I want you to try those steps and see if you get any new results. It doesn't matter if it's not the end result, because anything is better than getting the same result you've been getting for the past month, six months, or year without any progress. As long as you're getting new results, it opens up the possibility of what can come next.
Taking that mindset - how can I apply this information in a way that makes me really uncomfortable - is one of the core pillars of what I teach.
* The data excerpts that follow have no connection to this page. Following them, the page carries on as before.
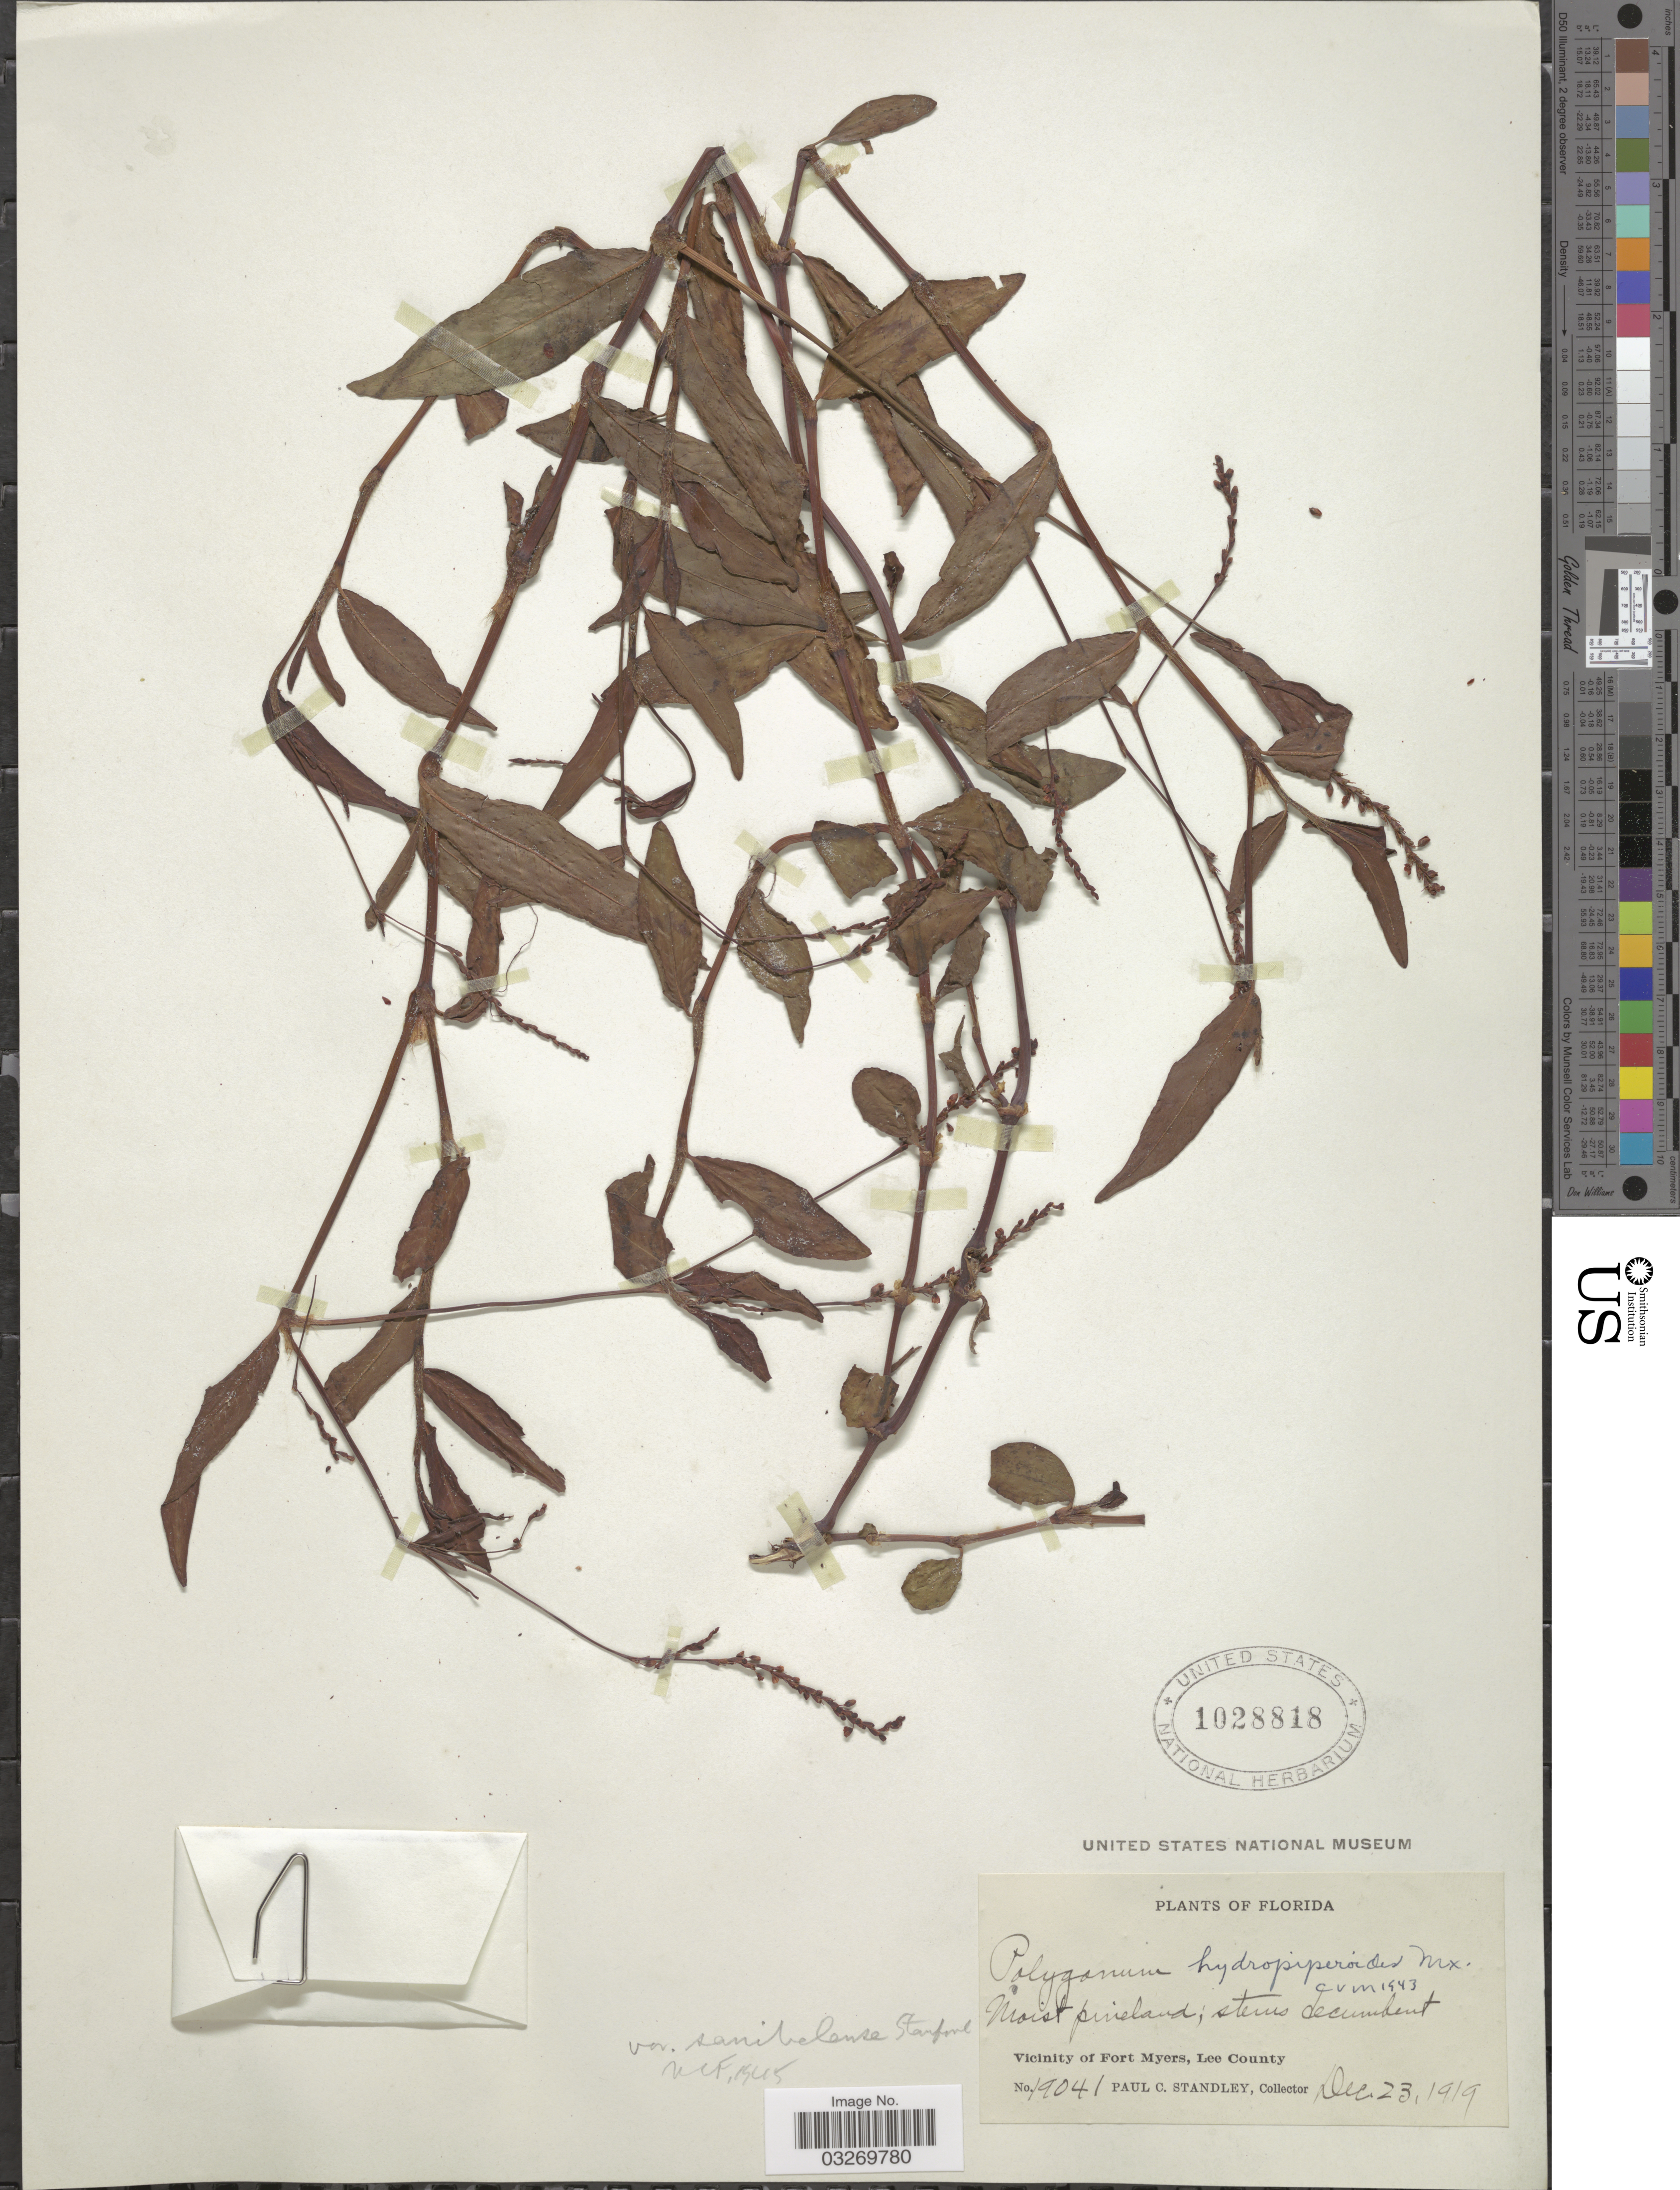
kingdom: Plantae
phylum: Tracheophyta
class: Magnoliopsida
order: Caryophyllales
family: Polygonaceae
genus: Polygonum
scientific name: Polygonum hydropiperoides var. sanibelense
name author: Stanford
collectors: P. C. Standley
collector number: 19041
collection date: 1919-12-23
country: United States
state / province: Florida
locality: Vicinity of Fort Myers, Lee County.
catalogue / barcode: US 1028818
It's called Perspective Shifting Action: taking action not to apply information, but to change your perspective on how it can be applied. It's one of the biggest things we do with people who sign up with me, because it pops the bubble of what you think you know. As soon as you do that, you start to undercut all the beliefs telling you that you can't do this, or it won't work for you, or you've tried it and it won't work - because suddenly you're trying something new and getting a new result. That will make you feel so alive, because it makes you feel like your life is possibility, not just routine.
So again, I hope you found that episode really helpful, and I'd love to know what new results you got.